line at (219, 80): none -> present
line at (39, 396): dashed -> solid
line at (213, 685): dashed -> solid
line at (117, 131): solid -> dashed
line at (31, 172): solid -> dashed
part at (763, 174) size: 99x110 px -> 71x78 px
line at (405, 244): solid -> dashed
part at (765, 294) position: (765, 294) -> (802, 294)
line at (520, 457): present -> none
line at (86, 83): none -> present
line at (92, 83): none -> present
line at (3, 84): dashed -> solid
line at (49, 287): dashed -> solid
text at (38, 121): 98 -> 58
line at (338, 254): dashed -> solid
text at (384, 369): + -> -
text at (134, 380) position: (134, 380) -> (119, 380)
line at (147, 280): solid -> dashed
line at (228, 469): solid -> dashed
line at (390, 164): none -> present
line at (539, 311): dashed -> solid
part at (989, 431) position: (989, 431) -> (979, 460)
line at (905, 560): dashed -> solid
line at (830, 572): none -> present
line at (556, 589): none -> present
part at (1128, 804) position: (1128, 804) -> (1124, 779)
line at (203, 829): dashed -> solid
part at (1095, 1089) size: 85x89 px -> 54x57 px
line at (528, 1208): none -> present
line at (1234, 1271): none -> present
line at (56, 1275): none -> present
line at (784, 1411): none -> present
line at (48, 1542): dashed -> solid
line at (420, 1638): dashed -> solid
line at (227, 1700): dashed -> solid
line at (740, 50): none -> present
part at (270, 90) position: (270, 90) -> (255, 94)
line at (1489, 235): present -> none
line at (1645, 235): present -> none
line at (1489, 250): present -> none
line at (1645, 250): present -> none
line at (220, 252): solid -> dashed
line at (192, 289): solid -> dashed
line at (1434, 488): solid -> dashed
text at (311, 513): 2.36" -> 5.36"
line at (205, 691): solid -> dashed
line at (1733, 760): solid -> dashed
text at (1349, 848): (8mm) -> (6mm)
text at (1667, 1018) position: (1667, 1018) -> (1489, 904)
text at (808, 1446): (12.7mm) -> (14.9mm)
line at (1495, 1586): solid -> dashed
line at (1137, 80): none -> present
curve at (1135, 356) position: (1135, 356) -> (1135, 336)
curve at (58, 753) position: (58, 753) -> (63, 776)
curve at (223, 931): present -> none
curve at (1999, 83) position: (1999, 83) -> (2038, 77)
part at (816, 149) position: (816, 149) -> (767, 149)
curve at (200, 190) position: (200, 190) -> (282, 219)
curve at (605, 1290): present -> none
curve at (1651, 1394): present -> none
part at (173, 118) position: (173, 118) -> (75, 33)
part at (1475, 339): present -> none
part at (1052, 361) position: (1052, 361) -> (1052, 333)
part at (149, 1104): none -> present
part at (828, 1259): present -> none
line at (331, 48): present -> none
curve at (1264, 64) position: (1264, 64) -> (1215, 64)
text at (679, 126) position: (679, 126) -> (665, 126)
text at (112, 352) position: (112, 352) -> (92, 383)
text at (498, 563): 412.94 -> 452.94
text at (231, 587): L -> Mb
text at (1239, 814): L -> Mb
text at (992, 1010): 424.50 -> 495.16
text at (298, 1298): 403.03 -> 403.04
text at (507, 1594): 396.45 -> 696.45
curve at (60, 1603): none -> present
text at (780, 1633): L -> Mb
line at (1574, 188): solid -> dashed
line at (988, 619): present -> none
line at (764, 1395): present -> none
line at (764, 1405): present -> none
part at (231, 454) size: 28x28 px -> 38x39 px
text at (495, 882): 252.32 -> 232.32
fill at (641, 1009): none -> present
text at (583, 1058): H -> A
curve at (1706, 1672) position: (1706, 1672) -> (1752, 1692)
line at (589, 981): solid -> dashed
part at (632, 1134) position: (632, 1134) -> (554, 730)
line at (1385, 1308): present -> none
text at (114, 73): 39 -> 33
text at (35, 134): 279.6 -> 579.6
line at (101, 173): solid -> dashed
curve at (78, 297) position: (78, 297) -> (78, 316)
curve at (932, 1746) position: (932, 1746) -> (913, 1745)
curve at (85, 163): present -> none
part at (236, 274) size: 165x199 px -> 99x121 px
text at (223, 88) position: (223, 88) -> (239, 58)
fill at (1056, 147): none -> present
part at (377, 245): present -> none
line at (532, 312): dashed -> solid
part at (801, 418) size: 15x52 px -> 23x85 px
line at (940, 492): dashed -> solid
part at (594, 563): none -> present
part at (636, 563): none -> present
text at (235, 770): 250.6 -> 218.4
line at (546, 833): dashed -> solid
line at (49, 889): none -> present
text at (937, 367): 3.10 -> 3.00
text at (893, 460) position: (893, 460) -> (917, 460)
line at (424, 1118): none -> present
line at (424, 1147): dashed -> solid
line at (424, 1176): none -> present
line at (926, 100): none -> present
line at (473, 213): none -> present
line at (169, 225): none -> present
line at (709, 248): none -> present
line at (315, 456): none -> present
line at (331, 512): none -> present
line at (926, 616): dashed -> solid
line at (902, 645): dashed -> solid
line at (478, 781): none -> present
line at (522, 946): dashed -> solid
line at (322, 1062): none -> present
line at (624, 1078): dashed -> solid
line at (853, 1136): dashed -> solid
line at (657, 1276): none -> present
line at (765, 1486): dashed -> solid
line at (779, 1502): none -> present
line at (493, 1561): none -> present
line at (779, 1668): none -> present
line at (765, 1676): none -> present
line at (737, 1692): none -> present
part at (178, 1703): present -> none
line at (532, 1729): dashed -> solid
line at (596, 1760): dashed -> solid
= = = =
### AIM OF THE EXERCISE
Transcribe the records word for word, from the first line through the line that contains "line at (92, 83): none -> present".

### ANSWER BELOW
line at (219, 80): none -> present
line at (39, 396): dashed -> solid
line at (213, 685): dashed -> solid
line at (117, 131): solid -> dashed
line at (31, 172): solid -> dashed
part at (763, 174) size: 99x110 px -> 71x78 px
line at (405, 244): solid -> dashed
part at (765, 294) position: (765, 294) -> (802, 294)
line at (520, 457): present -> none
line at (86, 83): none -> present
line at (92, 83): none -> present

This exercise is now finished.